There was no further scoring until Stillman eliminated the Canadiens at 1:19 of overtime -- not that he had expected any other outcome.
"There was no doubt in my mind," he said. "Obviously we didn't play well in the first two games. We gave up six goals a game and you're not going to win that way.
"I think the biggest thing was to win here. We won Game 3 and we got momentum back and the biggest thing when you get momentum is to keep it.
"The other side is you need big goaltending and that's what we got."
They certainly did. Martin Gerber was awful in the first two games, allowing nine goals in less than 75 minutes. But then rookie Cam Ward came and turned it all around.

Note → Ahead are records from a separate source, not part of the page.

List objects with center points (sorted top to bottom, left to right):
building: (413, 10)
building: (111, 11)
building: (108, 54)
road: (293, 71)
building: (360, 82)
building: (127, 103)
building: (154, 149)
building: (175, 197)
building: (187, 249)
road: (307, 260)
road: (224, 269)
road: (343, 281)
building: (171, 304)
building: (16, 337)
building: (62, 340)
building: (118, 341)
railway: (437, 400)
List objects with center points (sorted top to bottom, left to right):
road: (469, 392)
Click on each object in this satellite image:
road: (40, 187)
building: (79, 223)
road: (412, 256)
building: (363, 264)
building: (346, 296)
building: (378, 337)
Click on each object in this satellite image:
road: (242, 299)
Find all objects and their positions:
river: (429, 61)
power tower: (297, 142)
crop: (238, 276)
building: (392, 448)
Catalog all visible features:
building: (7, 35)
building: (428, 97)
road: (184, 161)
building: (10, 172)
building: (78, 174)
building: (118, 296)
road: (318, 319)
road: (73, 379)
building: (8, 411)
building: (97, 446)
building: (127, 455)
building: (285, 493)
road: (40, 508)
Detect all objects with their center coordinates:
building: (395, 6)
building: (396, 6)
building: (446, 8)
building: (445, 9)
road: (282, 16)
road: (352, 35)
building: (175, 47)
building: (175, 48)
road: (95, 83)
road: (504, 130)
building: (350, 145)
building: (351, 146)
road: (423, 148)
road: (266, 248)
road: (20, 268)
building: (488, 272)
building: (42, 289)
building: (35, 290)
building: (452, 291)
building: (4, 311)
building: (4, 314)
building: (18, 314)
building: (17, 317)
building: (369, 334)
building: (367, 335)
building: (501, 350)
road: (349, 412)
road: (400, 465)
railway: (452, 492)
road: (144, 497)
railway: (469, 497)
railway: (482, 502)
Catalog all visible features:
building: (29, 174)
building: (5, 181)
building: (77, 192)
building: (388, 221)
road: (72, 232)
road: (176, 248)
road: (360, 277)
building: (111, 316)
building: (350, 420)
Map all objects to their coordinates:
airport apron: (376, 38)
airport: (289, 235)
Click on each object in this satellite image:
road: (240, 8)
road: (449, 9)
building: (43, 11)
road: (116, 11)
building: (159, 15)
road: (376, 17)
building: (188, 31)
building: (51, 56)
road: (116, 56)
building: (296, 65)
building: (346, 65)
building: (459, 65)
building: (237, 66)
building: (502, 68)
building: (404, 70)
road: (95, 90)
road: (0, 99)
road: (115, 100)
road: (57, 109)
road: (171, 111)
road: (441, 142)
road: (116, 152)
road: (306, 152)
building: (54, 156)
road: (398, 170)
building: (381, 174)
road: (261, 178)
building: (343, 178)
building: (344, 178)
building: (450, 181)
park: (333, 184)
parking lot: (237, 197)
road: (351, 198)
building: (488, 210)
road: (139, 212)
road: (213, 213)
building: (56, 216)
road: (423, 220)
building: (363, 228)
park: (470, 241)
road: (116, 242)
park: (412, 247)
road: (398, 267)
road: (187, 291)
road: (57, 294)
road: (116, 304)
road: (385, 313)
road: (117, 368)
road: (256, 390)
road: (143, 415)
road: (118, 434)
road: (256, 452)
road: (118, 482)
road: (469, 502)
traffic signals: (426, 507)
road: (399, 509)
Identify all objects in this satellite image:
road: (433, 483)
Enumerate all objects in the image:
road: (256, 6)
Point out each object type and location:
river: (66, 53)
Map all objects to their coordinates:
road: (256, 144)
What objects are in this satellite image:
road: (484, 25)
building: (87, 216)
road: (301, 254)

"The biggest thing is he's making saves," Stillman said, "and the other thing is, when the puck is being shot in, he's making the right play.
"With the trapezoid behind the net, the goalies are not allowed to come out as much, but he did a great job setting it up for our defencemen, moving it out to our defencemen and allowing us to get it out of our own zone."
On the winner, the Canadiens failed to put the puck deep before their line change. Rod Brind'Amour picked it up in the neutral zone and passed to Stillman, who stepped over the blue line and blasted a shot past Huet.
Craig Rivet tried to block the shot but it hit his stick and changed directions.
It was a disciplined play by the Hurricanes and it paid dividends.
"When we're playing well, we make the right decisions," Stillman said, "and when we do that, we're a good team. We get pucks behind defencemen and play below the blue line. Who knows what will happen? And we beat them with a 50-footer."
In the Montreal room, there was dejection, but there also was pride.
"We battled tremendously," forward Garth Murray said. "Every game we lost was a one-goal game -- and two in overtime. We lost a key player and kept on battling right to the end. But that makes it even more disappointing."
Chris Higgins, who is Koivu's linemate when all goes well, said, "We did all right and we worked hard, but we probably didn't produce as much as we would have with Saku.
"The guys who came in (Radek Bonk and Steve Begin) had different styles than Saku and it's tough to change that up in the playoffs.
"Our best player went down but we gave them all they could handle and fought through it right to the overtime there. They're a good team."